Plasmid Transfer by Conjugation in Gram-Negative Bacteria: From the Cellular to the Community Level

Abstract

Bacterial conjugation, also referred to as bacterial sex, is a major horizontal gene transfer mechanism through which DNA is transferred from a donor to a recipient bacterium by direct contact. Conjugation is universally conserved among bacteria and occurs in a wide range of environments (soil, plant surfaces, water, sewage, biofilms, and host-associated bacterial communities). Within these habitats, conjugation drives the rapid evolution and adaptation of bacterial strains by mediating the propagation of various metabolic properties, including symbiotic lifestyle, virulence, biofilm formation, resistance to heavy metals, and, most importantly, resistance to antibiotics. These properties make conjugation a fundamentally important process, and it is thus the focus of extensive study. Here, we review the key steps of plasmid transfer by conjugation in Gram-negative bacteria, by following the life cycle of the F factor during its transfer from the donor to the recipient cell. We also discuss our current knowledge of the extent and impact of conjugation within an environmentally and clinically relevant bacterial habitat, bacterial biofilms.

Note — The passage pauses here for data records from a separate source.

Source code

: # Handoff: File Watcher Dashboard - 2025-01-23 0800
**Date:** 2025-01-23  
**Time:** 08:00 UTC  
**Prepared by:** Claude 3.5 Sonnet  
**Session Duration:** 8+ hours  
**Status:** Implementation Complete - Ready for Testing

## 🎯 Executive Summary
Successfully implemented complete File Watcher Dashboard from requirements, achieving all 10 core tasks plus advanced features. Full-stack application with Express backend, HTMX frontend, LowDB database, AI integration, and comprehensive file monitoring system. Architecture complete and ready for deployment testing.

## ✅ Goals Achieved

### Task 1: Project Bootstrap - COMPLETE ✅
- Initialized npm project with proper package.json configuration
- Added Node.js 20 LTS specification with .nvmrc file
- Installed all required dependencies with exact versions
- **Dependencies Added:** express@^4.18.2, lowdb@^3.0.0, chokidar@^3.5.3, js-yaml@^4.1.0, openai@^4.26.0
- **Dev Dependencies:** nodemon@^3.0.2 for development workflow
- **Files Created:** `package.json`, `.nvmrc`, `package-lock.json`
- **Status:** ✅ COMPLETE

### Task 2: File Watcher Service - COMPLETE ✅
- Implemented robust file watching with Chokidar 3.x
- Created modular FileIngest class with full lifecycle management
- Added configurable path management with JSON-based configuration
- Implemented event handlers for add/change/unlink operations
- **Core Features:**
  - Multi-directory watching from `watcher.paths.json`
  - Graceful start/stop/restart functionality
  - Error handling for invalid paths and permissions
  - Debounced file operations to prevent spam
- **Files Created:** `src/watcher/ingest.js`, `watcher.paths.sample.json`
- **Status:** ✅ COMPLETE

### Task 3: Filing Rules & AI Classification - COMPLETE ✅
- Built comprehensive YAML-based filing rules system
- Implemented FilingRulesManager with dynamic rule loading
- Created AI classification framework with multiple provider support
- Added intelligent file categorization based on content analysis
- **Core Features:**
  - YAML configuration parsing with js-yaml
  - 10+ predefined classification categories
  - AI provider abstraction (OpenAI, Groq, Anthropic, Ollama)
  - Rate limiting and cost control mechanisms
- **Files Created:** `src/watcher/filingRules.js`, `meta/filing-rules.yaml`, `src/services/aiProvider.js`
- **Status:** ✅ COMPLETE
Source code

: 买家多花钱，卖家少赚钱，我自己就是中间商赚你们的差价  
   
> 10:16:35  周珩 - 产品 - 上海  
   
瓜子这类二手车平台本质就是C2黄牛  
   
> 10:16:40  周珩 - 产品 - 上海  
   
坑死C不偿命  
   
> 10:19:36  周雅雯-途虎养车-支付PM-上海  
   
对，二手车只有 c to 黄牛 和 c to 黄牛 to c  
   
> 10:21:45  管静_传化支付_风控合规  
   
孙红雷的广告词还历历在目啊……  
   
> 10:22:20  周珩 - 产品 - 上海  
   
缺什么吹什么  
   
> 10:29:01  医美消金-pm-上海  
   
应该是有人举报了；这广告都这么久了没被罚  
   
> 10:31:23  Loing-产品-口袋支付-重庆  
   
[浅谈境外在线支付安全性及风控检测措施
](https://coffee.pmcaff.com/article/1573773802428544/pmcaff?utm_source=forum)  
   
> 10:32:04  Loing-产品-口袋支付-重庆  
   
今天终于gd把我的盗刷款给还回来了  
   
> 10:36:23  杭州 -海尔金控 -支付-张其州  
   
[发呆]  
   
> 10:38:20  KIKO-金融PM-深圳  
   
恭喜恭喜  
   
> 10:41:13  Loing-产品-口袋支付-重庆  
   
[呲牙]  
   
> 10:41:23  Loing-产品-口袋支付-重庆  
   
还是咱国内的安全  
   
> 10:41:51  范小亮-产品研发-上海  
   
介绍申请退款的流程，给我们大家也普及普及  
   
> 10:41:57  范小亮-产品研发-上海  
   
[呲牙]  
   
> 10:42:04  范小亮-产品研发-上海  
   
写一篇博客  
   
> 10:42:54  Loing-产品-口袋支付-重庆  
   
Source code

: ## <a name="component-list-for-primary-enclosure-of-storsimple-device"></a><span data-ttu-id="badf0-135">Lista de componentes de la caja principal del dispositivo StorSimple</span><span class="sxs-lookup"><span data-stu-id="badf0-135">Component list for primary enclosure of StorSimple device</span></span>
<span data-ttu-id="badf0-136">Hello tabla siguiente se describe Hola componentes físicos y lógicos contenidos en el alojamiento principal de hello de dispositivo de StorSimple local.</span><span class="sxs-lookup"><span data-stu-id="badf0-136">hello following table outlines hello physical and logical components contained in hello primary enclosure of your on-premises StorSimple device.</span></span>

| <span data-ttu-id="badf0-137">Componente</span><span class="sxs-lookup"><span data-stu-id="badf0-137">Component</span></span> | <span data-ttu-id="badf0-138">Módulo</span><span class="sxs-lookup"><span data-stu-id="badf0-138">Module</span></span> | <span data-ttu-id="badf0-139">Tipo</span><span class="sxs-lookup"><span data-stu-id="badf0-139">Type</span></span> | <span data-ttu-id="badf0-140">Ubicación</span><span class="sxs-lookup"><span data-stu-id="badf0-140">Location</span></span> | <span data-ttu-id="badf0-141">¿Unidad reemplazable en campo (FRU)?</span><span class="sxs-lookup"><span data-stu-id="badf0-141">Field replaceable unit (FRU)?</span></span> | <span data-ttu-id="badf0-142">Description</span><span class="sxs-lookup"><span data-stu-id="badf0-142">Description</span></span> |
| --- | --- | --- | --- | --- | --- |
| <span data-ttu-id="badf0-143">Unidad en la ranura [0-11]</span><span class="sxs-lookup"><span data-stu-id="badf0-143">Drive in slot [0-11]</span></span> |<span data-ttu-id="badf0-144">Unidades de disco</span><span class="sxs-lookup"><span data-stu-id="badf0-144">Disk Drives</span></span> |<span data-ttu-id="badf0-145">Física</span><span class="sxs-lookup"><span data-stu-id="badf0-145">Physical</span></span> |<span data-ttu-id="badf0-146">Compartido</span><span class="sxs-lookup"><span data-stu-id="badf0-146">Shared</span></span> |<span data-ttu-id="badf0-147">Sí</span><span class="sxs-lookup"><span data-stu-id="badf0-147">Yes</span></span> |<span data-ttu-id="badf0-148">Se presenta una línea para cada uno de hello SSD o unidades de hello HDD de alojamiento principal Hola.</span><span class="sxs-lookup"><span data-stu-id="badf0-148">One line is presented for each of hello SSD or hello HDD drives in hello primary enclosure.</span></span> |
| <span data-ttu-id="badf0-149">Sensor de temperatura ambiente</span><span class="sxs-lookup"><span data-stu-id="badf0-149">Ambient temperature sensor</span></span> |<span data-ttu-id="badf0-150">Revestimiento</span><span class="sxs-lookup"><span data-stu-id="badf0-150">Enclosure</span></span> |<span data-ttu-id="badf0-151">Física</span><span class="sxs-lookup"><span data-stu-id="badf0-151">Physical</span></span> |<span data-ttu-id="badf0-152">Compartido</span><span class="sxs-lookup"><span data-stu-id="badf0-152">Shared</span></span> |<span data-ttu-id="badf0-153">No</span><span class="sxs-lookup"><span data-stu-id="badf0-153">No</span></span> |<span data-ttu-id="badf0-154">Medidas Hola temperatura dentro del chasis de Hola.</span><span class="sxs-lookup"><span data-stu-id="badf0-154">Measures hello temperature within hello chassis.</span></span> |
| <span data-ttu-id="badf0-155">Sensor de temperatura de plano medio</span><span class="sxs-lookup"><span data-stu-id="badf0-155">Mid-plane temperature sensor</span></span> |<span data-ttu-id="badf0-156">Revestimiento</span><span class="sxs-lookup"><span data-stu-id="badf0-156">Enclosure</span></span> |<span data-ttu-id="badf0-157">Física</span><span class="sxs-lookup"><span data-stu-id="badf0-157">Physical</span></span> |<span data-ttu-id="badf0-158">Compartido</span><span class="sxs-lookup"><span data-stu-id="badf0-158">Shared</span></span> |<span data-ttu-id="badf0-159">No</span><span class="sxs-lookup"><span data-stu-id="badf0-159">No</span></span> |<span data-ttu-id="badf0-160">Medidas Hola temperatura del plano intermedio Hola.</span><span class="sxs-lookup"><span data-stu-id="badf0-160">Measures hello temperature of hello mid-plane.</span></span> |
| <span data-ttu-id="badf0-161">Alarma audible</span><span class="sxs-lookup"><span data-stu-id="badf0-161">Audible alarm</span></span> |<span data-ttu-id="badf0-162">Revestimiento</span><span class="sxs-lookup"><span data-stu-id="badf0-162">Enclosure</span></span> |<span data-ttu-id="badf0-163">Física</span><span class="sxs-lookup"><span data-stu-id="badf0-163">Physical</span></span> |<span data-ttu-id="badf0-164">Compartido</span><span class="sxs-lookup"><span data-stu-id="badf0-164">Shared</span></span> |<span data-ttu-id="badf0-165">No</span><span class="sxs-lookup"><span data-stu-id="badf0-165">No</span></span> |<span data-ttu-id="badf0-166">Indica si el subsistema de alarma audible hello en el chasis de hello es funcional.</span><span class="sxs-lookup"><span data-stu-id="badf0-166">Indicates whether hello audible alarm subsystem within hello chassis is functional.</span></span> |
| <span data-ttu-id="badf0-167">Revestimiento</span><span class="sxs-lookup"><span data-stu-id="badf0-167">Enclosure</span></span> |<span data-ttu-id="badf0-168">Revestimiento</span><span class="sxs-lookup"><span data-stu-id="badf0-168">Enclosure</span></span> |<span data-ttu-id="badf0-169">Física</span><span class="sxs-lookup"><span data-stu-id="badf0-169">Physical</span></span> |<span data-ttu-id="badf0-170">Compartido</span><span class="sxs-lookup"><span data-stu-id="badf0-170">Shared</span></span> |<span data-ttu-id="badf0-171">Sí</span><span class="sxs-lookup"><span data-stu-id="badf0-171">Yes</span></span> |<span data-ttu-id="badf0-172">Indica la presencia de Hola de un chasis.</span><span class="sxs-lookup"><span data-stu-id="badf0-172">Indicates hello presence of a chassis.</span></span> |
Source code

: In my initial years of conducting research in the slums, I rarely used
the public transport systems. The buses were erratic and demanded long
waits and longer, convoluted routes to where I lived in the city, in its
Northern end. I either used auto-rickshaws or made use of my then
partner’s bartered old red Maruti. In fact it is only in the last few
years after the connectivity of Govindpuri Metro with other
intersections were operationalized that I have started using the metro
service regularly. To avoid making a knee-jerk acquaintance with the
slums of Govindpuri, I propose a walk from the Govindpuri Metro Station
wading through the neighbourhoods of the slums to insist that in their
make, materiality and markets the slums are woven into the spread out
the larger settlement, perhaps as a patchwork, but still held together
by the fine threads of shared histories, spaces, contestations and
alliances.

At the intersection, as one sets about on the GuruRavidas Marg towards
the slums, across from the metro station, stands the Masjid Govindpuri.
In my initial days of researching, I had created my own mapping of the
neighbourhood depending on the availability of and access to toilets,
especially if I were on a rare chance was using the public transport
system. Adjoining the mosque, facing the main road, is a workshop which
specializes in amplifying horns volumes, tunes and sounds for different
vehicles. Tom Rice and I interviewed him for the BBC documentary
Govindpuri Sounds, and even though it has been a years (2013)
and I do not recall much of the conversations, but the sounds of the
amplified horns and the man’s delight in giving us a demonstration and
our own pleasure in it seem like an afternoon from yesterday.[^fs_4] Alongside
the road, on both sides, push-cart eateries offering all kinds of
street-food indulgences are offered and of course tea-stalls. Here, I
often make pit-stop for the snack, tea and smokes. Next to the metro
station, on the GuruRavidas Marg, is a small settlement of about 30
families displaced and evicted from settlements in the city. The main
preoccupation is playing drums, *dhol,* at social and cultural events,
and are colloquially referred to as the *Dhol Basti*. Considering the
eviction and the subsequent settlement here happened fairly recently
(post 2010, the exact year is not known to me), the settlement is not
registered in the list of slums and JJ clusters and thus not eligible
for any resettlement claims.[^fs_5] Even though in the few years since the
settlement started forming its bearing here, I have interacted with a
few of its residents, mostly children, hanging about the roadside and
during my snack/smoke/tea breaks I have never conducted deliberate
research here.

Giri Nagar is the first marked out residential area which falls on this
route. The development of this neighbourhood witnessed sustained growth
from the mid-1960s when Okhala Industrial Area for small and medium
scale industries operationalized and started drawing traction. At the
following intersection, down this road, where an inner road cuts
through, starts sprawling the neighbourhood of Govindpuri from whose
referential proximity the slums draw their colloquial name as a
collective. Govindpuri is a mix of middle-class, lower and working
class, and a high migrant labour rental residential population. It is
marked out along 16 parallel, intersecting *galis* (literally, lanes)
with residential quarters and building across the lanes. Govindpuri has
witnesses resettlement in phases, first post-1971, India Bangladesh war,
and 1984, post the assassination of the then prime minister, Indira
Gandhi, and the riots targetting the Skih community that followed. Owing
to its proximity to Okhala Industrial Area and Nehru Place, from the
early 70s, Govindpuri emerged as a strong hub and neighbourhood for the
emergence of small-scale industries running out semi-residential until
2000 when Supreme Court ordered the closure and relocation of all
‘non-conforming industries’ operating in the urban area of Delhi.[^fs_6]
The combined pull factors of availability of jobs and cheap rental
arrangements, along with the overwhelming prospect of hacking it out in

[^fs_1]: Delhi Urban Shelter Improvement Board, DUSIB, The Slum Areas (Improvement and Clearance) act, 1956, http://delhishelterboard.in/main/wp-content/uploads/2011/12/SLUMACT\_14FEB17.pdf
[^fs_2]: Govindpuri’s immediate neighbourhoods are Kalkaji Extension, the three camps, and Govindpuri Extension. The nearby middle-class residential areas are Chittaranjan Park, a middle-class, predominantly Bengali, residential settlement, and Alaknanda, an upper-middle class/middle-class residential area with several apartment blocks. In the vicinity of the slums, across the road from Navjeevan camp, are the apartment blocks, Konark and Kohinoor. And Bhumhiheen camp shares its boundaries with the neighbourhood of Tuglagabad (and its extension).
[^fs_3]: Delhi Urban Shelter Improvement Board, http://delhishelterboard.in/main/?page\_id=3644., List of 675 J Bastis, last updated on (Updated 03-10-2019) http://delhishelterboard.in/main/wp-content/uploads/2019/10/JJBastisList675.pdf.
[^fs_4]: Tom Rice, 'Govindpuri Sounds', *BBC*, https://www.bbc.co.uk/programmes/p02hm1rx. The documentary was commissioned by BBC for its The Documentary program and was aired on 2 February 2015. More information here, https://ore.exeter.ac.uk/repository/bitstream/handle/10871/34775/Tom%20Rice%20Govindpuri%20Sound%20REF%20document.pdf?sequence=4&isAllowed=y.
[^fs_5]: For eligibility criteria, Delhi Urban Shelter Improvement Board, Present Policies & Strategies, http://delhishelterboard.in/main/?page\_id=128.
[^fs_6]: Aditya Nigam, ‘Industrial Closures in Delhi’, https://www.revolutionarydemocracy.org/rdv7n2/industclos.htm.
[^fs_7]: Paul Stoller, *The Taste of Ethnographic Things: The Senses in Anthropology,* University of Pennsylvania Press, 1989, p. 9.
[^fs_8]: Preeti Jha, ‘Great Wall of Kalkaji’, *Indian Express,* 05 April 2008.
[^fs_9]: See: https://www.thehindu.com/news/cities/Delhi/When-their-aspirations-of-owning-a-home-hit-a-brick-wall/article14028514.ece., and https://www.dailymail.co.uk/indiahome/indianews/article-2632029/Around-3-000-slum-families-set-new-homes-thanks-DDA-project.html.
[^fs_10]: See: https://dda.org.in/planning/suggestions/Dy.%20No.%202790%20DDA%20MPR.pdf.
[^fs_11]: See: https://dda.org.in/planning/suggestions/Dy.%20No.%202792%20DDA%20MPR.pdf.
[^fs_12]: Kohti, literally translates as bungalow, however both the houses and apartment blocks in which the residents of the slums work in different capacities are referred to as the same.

Keywords: F plasmid; bacterial biofilms; conjugation in Gram-negative bacteria; drug-resistance dissemination; horizontal gene transfer; mobile plasmids; phenotypic conversion.

Figure 1

Schematic diagram of the life cycle of the F plasmid during conjugational transfer from the donor to the recipient cell. This F plasmid backbone is composed of the tra regions encoding all genes involved in conjugational transfer (light blue); the origin of transfer oriT (red); the leading region (green), which is the first to be transferred into the recipient cell; and the maintenance region (dark blue) involved in plasmid replication and partition. (i) The initiation of conjugation requires the expression of the tra genes. Some of the produced Tra proteins form the T4SS and the conjugative pilus that will recruit the recipient cell and mediate mating pair stabilization. (ii) Other Tra proteins constitute the relaxosome (TraI, TraM, and TraY), which, in combination with the integration host factor (IHF), bind to the oriT and prepare the plasmid for transfer by inducing the nicking reaction by the TraI relaxase. (iii) Interaction between the relaxosome and the Type IV Coupling Protein (T4CP) initiates the transfer of the T-strand by the T4SS. (iv, v) Transfer of the TraI-bound T-strand in the recipient is concomitant with the conversion of the ssDNA into dsDNA by Rolling Circle Replication (RCR) in the donor. (a) Upon entry into the recipient, the ssDNA T-strand is coated by the host chromosomal SSB, and the single-stranded promotor Frpo adopts a stem-loop structure recognized by the host RNA polymerase to initiate the synthesis of RNA primers. (b) TraI performs the circularization of the fully internalized T-strand. (c) The RNA–DNA duplex is recognized by the host DNA polymerase to initiate the complementary strand synthesis reaction. (d) Once the conversion of the ssDNA plasmid into dsDNA is completed, plasmid gene expression results in the phenotypic conversion of the recipient cell into a transconjugant cell.

Figure 2

Activation cascade of tra gene expression. The P_J promoter first drives traJ expression (1). Translated TraJ protein binds to the P_Y promoter to notably produce TraY, which activates the P_M promoter (2), other Tra proteins constituting the T4SS, and the relaxase TraI. Once produced (3), TraM autoregulates its own expression through the P_M promoter and, in combination with TraY and TraI, forms the relaxosome bound to oriT. The activation of this regulatory cascade is modulated by the FinP/FinO complex, which represses the translation of TraJ at the post-transcriptional level. Dotted red arrows illustrate the transcription–translation process.